• **TASK BRIEF**: The line containing "Customer experience does" marks the end: restate word for word every line from the first line of the entries below through that one.

Page-level text extractions:
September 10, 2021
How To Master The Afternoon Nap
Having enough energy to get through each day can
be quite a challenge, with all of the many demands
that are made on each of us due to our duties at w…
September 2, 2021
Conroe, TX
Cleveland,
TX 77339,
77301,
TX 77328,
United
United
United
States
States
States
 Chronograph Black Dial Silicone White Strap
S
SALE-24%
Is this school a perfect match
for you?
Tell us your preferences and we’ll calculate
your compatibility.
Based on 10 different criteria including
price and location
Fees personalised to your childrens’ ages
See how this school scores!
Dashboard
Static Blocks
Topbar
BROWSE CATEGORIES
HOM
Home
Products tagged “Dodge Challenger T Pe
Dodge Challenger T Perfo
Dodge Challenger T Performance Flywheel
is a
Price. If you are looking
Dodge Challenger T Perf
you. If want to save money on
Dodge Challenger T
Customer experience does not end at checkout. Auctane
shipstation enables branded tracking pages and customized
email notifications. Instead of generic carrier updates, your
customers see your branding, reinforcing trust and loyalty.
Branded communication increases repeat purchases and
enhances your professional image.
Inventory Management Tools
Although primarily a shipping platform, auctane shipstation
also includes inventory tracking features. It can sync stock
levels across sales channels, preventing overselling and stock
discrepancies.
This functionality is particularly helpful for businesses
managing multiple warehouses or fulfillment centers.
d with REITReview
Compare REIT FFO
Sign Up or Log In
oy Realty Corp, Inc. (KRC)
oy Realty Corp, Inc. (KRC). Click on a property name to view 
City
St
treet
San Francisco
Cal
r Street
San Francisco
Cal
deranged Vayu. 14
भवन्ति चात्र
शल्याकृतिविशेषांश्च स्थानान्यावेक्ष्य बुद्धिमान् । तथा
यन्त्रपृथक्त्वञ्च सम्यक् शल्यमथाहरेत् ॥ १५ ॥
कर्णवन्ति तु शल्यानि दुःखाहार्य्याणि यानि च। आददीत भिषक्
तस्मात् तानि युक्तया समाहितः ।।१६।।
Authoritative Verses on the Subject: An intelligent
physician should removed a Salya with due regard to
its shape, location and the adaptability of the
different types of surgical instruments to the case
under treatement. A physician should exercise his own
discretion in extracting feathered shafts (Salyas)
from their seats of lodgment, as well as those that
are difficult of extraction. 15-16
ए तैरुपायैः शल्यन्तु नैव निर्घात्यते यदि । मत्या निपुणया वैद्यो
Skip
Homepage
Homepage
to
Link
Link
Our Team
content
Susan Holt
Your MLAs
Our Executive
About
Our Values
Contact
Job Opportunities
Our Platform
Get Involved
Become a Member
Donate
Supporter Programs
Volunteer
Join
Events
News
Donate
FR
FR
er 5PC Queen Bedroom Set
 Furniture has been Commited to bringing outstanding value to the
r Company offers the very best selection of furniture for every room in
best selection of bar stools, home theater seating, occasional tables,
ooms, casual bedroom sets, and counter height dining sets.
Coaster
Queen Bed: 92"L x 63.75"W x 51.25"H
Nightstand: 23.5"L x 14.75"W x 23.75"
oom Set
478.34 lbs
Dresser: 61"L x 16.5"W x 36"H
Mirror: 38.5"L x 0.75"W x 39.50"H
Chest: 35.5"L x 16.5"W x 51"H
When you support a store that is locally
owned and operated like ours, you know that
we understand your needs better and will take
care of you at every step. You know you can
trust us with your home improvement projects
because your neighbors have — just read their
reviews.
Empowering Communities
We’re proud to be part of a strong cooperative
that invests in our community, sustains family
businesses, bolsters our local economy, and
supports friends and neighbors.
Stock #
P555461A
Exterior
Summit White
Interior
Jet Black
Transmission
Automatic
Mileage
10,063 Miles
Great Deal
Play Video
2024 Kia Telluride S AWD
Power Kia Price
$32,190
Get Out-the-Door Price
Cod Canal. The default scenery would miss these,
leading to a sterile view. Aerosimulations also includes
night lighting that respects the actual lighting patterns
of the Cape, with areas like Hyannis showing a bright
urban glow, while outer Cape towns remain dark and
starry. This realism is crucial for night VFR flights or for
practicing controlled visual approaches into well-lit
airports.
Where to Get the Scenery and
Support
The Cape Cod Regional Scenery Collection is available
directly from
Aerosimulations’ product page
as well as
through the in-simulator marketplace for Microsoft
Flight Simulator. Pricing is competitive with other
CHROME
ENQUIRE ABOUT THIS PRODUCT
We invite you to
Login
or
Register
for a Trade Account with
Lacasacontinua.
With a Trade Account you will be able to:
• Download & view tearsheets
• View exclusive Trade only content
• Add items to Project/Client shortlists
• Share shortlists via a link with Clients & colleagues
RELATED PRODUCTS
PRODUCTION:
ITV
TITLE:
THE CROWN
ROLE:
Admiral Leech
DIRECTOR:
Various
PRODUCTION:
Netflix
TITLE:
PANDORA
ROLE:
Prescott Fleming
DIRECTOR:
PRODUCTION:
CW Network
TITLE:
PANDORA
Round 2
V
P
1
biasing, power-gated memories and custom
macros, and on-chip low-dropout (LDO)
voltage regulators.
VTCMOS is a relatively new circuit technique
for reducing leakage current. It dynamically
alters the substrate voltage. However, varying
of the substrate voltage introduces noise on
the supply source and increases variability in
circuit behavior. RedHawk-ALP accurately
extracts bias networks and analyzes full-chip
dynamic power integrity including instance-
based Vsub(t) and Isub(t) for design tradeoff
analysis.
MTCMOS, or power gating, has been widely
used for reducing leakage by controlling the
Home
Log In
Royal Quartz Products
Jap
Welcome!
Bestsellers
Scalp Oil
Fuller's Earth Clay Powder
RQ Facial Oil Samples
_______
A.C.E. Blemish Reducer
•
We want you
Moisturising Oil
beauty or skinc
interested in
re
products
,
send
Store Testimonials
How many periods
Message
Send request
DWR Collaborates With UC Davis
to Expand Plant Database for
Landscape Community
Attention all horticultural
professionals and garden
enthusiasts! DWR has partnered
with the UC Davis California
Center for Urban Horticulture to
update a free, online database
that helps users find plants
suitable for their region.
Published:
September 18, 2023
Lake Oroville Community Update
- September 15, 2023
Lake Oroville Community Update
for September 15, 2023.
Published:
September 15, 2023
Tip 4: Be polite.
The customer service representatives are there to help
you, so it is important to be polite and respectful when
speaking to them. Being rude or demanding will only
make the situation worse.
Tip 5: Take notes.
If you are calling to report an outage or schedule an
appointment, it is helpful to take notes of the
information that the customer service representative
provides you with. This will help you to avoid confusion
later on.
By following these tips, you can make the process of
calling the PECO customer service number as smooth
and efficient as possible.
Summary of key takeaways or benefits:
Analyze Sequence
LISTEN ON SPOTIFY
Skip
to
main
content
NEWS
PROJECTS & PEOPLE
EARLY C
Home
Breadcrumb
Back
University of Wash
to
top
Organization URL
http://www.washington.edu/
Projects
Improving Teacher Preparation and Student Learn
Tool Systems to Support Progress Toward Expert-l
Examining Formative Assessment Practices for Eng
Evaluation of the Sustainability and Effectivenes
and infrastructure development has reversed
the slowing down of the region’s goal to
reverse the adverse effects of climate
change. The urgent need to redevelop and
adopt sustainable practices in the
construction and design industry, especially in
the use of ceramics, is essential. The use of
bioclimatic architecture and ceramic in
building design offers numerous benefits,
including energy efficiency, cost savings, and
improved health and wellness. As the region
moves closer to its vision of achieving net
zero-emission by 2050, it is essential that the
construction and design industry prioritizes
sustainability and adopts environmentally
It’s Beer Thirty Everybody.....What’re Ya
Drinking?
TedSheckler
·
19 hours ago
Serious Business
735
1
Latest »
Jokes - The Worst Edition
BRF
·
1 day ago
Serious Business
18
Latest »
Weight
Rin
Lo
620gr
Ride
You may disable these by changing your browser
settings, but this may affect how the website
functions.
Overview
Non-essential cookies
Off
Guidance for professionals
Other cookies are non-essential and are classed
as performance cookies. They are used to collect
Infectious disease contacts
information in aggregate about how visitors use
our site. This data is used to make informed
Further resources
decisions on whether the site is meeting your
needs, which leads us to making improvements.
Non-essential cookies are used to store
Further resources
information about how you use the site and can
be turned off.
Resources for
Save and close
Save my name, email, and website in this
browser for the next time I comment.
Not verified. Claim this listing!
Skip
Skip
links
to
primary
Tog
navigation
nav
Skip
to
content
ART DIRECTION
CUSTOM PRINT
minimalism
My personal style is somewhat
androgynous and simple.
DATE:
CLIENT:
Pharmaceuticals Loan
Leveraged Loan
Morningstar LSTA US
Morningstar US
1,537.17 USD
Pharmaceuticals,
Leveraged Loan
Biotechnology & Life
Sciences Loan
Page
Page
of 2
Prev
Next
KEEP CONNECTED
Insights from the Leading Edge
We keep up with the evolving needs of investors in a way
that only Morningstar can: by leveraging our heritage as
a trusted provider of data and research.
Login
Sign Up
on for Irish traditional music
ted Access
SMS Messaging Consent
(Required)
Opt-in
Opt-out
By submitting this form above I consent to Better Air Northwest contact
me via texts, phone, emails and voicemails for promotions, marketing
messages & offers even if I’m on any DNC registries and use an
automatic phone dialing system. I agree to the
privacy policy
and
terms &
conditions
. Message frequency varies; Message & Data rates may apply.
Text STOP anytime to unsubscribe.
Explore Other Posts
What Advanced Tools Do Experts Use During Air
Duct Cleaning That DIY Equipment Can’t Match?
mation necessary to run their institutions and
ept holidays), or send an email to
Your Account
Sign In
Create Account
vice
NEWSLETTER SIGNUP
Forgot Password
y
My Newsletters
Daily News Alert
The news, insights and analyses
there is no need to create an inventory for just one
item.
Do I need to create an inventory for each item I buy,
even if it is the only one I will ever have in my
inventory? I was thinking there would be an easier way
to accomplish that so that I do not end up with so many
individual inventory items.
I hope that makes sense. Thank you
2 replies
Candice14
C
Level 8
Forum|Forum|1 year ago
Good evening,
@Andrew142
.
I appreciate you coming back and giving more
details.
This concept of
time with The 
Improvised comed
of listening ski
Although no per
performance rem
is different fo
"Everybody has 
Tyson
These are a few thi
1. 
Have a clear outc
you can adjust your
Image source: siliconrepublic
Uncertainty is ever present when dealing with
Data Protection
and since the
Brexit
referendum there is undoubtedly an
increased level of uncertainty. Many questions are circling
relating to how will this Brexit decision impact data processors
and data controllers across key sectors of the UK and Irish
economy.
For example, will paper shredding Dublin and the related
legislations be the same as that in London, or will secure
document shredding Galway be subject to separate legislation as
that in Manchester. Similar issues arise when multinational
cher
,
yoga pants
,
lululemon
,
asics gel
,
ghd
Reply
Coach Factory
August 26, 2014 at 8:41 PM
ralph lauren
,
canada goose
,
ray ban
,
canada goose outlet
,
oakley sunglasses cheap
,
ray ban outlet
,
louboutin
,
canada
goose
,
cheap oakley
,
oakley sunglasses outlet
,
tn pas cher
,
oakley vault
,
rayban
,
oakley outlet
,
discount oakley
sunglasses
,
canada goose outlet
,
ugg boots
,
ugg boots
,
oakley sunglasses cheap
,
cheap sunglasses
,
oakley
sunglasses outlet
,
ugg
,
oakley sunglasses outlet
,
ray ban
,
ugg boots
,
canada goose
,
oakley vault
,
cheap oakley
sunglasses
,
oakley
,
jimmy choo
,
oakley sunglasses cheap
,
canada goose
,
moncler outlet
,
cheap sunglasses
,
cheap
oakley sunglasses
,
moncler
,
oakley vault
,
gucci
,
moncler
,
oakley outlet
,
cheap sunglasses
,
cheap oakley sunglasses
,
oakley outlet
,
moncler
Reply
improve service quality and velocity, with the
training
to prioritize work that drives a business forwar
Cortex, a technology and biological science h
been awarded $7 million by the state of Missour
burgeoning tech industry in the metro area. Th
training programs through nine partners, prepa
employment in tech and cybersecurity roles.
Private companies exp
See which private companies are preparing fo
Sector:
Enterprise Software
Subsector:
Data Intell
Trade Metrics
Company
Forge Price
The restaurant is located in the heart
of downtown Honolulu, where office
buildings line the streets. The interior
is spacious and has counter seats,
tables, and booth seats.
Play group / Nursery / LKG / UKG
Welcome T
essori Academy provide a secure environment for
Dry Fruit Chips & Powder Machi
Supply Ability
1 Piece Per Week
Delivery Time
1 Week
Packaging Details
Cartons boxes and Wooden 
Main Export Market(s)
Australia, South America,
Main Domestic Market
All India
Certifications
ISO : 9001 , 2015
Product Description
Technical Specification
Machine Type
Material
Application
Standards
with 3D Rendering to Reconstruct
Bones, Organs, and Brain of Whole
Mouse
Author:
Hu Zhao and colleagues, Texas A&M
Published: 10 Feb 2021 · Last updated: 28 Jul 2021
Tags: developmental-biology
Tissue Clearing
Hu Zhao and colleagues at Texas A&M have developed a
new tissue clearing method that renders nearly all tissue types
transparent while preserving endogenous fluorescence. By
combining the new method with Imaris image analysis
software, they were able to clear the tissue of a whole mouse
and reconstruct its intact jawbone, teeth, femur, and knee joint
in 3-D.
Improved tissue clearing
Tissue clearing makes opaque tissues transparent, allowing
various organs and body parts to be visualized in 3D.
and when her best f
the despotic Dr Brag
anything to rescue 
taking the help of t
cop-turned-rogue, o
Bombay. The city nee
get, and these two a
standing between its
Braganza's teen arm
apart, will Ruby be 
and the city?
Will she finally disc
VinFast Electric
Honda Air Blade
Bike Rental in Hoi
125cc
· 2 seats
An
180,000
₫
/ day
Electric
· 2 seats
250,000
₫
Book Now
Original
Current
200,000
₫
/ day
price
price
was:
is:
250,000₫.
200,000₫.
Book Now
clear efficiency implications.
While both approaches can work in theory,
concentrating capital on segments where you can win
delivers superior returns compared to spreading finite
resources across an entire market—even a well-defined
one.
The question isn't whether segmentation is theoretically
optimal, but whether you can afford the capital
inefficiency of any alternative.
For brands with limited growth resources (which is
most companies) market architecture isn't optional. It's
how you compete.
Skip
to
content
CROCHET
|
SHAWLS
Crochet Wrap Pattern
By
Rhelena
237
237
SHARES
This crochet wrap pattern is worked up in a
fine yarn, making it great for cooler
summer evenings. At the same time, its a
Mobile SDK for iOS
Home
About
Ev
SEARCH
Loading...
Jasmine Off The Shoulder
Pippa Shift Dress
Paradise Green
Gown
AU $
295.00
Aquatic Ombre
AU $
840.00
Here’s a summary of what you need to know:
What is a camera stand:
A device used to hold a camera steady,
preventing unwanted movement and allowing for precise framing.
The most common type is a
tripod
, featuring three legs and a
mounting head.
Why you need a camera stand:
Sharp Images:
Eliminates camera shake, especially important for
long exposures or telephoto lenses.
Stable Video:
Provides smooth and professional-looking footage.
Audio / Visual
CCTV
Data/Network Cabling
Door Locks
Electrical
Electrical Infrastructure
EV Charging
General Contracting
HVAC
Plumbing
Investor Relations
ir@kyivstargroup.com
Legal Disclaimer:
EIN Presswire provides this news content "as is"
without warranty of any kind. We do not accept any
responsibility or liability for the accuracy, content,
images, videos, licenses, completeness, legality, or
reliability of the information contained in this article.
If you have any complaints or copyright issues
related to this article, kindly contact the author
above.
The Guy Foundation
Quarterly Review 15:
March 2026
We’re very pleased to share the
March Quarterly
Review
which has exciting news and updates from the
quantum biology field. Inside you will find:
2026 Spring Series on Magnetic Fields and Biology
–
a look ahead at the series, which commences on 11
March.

• **SOLUTION FOR THIS EXERCISE**:
September 10, 2021
How To Master The Afternoon Nap
Having enough energy to get through each day can
be quite a challenge, with all of the many demands
that are made on each of us due to our duties at w…
September 2, 2021
Conroe, TX
Cleveland,
TX 77339,
77301,
TX 77328,
United
United
United
States
States
States
 Chronograph Black Dial Silicone White Strap
S
SALE-24%
Is this school a perfect match
for you?
Tell us your preferences and we’ll calculate
your compatibility.
Based on 10 different criteria including
price and location
Fees personalised to your childrens’ ages
See how this school scores!
Dashboard
Static Blocks
Topbar
BROWSE CATEGORIES
HOM
Home
Products tagged “Dodge Challenger T Pe
Dodge Challenger T Perfo
Dodge Challenger T Performance Flywheel
is a
Price. If you are looking
Dodge Challenger T Perf
you. If want to save money on
Dodge Challenger T
Customer experience does not end at checkout. Auctane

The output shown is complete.